What We Actually Built
GrydAI is a small set of architectural decisions that happen to compose into something useful. A streaming agent loop with serious context discipline. A sandbox per session that lets the language model do real math instead of guessing. A skill library that turns engineering procedures into markdown the model can read. A memory split that respects the difference between a fact about a person and a fact about a building. A typed artifact system that lets the chat UI render the same data structures the PDF prints. A single platform cron with five entries that turns the agent into something that monitors a building when no one is watching. An audit log that writes a row every time anything changes. And an extension surface where adding a new sensor type, a new email provider, a new web search backend, or a new building controls vendor is one file and one line in a registry.
None of that, on its own, is novel.

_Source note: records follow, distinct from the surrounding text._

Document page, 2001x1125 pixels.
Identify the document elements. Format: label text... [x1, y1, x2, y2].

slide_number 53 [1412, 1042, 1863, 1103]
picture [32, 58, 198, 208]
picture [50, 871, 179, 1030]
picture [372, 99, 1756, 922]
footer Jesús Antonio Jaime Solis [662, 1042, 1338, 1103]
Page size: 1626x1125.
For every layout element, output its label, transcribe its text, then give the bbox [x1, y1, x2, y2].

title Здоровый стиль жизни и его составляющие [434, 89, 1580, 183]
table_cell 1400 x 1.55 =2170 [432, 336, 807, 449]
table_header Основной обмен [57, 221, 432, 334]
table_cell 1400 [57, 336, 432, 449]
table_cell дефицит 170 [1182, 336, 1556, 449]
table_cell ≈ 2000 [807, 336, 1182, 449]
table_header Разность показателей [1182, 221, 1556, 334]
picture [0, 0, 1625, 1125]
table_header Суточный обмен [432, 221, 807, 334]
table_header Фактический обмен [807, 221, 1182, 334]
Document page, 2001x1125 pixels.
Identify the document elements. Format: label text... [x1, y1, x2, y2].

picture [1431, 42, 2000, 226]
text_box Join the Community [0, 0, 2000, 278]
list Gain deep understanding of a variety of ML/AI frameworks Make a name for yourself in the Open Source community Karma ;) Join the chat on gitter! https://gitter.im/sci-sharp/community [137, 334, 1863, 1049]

The combination is what gives a facility manager an agent she can trust at six in the morning when she has three hours and a board call to prepare for. Not because the model got smarter. Because the infrastructure around the model finally lets it behave like an engineer.
In part one I argued that buildings should not need interpreters. The architecture is what makes that promise honest. The next surface is opening the same pattern up to vendors and to the controls layer for buildings that run on Grydsense, so the agent does not just understand your building, it operates it. More on that soon.